Tecumseh vécut sa jeunesse à l'époque troublée de la Révolution américaine, dans la vallée de l'Ohio, considérée comme le centre du monde par les Shawnees. Sa tribu prend le parti de la Grande-Bretagne et attaque les forts de la frontière américaine. En 1779, Tecumseh doit fuir avec sa mère à cause du conflit avec les « Longs Couteaux ». Il est impliqué dans de nombreux raids et escarmouches durant les dernières années de la guerre d’indépendance américaine de 1780 à 1783. Le traité de Paris (1783) consacre la naissance des États-Unis qui obtiennent les territoires indiens entre le Mississippi et les Appalaches. Cependant, le Territoire du Nord-Ouest restait sous domination des Amérindiens encouragés par les Anglais à résister aux Américains.
Il conduit sa tribu dans la guerre indienne du Nord-Ouest (1790-1795), mais est battu par le général Anthony Wayne à la bataille de Fallen Timbers le . À la fin de cette guerre, il refuse de signer le traité de Greenville qui autorise la vente des terres amérindiennes aux Blancs. Il s’installe alors le long de la rivière Wabash.

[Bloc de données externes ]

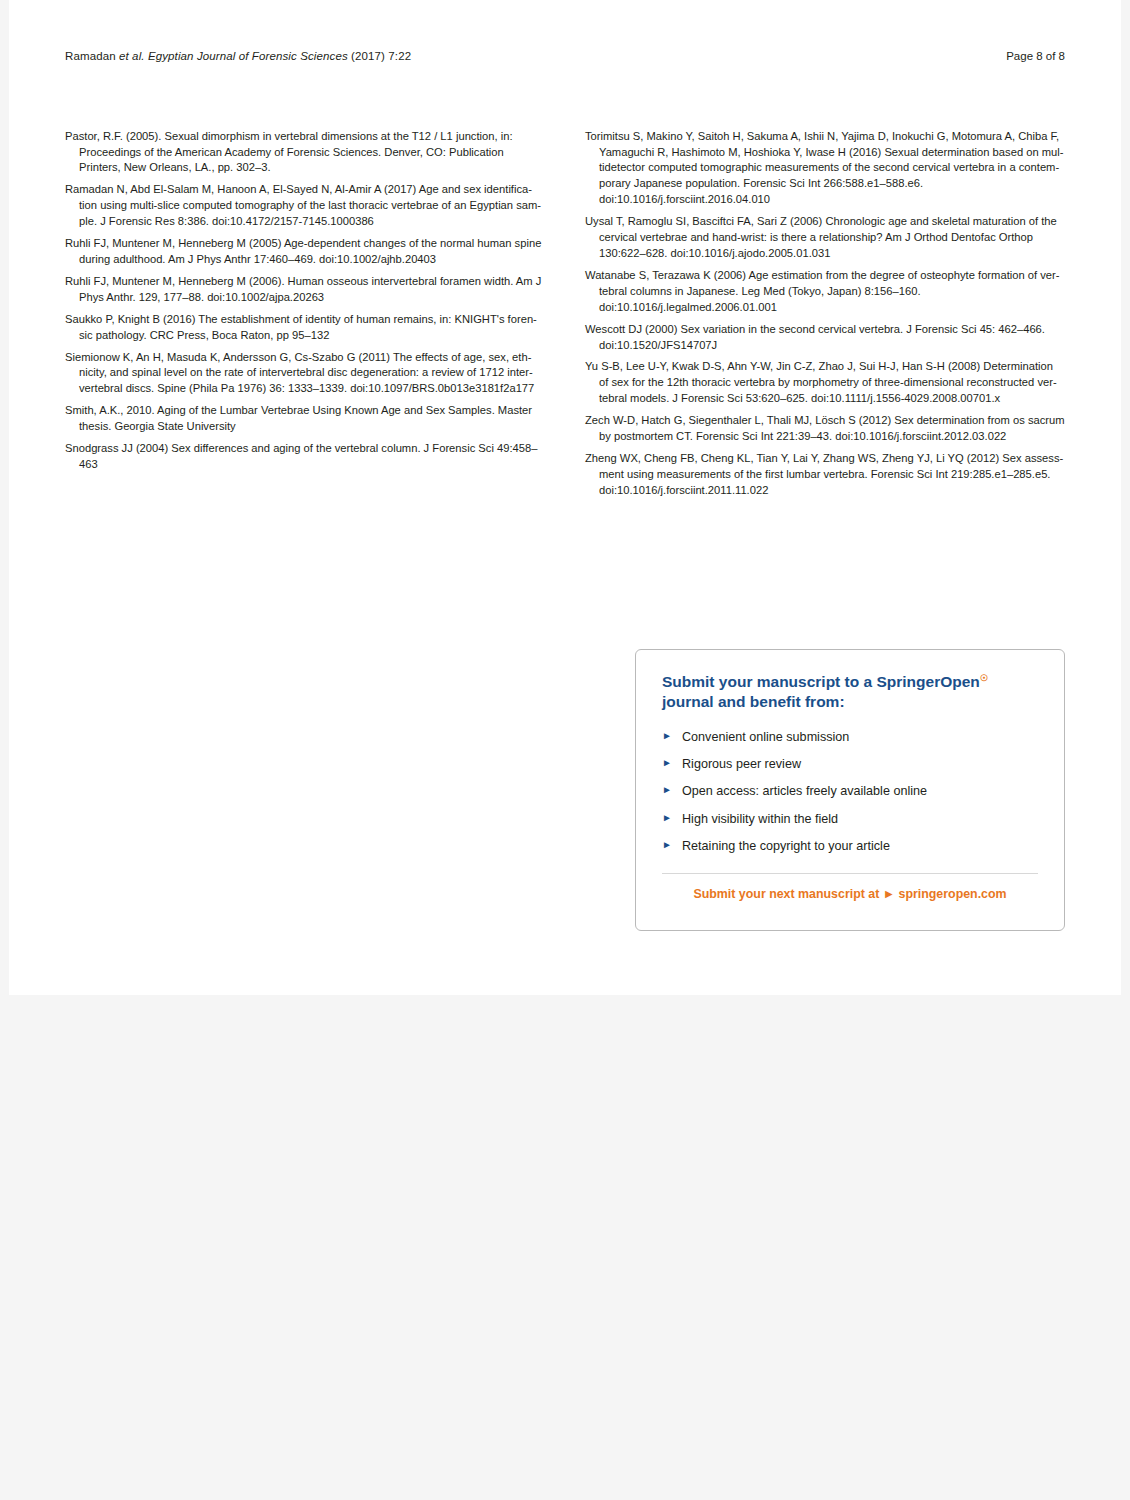Ramadan et al. Egyptian Journal of Forensic Sciences (2017) 7:22
Page 8 of 8
Pastor, R.F. (2005). Sexual dimorphism in vertebral dimensions at the T12 / L1 junction, in: Proceedings of the American Academy of Forensic Sciences. Denver, CO: Publication Printers, New Orleans, LA., pp. 302–3.
Ramadan N, Abd El-Salam M, Hanoon A, El-Sayed N, Al-Amir A (2017) Age and sex identification using multi-slice computed tomography of the last thoracic vertebrae of an Egyptian sample. J Forensic Res 8:386. doi:10.4172/2157-7145.1000386
Ruhli FJ, Muntener M, Henneberg M (2005) Age-dependent changes of the normal human spine during adulthood. Am J Phys Anthr 17:460–469. doi:10.1002/ajhb.20403
Ruhli FJ, Muntener M, Henneberg M (2006). Human osseous intervertebral foramen width. Am J Phys Anthr. 129, 177–88. doi:10.1002/ajpa.20263
Saukko P, Knight B (2016) The establishment of identity of human remains, in: KNIGHT's forensic pathology. CRC Press, Boca Raton, pp 95–132
Siemionow K, An H, Masuda K, Andersson G, Cs-Szabo G (2011) The effects of age, sex, ethnicity, and spinal level on the rate of intervertebral disc degeneration: a review of 1712 intervertebral discs. Spine (Phila Pa 1976) 36: 1333–1339. doi:10.1097/BRS.0b013e3181f2a177
Smith, A.K., 2010. Aging of the Lumbar Vertebrae Using Known Age and Sex Samples. Master thesis. Georgia State University
Snodgrass JJ (2004) Sex differences and aging of the vertebral column. J Forensic Sci 49:458–463
Torimitsu S, Makino Y, Saitoh H, Sakuma A, Ishii N, Yajima D, Inokuchi G, Motomura A, Chiba F, Yamaguchi R, Hashimoto M, Hoshioka Y, Iwase H (2016) Sexual determination based on multidetector computed tomographic measurements of the second cervical vertebra in a contemporary Japanese population. Forensic Sci Int 266:588.e1–588.e6. doi:10.1016/j.forsciint.2016.04.010
Uysal T, Ramoglu SI, Basciftci FA, Sari Z (2006) Chronologic age and skeletal maturation of the cervical vertebrae and hand-wrist: is there a relationship? Am J Orthod Dentofac Orthop 130:622–628. doi:10.1016/j.ajodo.2005.01.031
Watanabe S, Terazawa K (2006) Age estimation from the degree of osteophyte formation of vertebral columns in Japanese. Leg Med (Tokyo, Japan) 8:156–160. doi:10.1016/j.legalmed.2006.01.001
Wescott DJ (2000) Sex variation in the second cervical vertebra. J Forensic Sci 45: 462–466. doi:10.1520/JFS14707J
Yu S-B, Lee U-Y, Kwak D-S, Ahn Y-W, Jin C-Z, Zhao J, Sui H-J, Han S-H (2008) Determination of sex for the 12th thoracic vertebra by morphometry of three-dimensional reconstructed vertebral models. J Forensic Sci 53:620–625. doi:10.1111/j.1556-4029.2008.00701.x
Zech W-D, Hatch G, Siegenthaler L, Thali MJ, Lösch S (2012) Sex determination from os sacrum by postmortem CT. Forensic Sci Int 221:39–43. doi:10.1016/j.forsciint.2012.03.022
Zheng WX, Cheng FB, Cheng KL, Tian Y, Lai Y, Zhang WS, Zheng YJ, Li YQ (2012) Sex assessment using measurements of the first lumbar vertebra. Forensic Sci Int 219:285.e1–285.e5. doi:10.1016/j.forsciint.2011.11.022
Submit your manuscript to a SpringerOpen☉
journal and benefit from:
Convenient online submission
Rigorous peer review
Open access: articles freely available online
High visibility within the field
Retaining the copyright to your article
Submit your next manuscript at ► springeropen.com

Progressivement, beaucoup d'Amérindiens adoptent le costume européen et découvrent l'alcool, à l'instar de Tenskwatawa. Certains font du commerce dans les forts américains et s'endettent. Du fait des guerres, leur société se trouve déstabilisée et le nombre de femmes dépasse de beaucoup celui des hommes. Tous ces facteurs concourent à un processus de colonisation et d'acculturation des Amérindiens, permettant aux colons blancs de s'installer toujours plus à l'ouest.
Fédération des tribus indiennes
Avec l’aide de son frère Tenskwatawa, Tecumseh tente de fédérer les tribus amérindiennes du Canada à la Floride, afin de résister à l’avance inexorable des colons sur leurs terres. Tenskwatawa est persuadé que l’arrivée des Blancs est une punition envoyée par la divinité suprême, le Maître de la Vie[3]. Le séisme de 1811 dans la vallée du Mississippi et une éclipse (1806) ne font que renforcer cette vision millénariste de la conquête de l'Amérique. Le traité de Fort Wayne de 1809 décide Tecumseh à sortir de l'ombre de son frère. Il voyage dans tout le territoire compris entre le Mississippi et les Appalaches. Il espère fonder des États-Unis Indiens d'Amérique et de réaliser l'union des tribus pour la défense commune de leurs terres. En , il rencontre le gouverneur du territoire de l’Indiana et futur neuvième président des États-Unis, William Henry Harrison, à Vincennes dans l'Indiana, mais les deux hommes restent sur leurs positions.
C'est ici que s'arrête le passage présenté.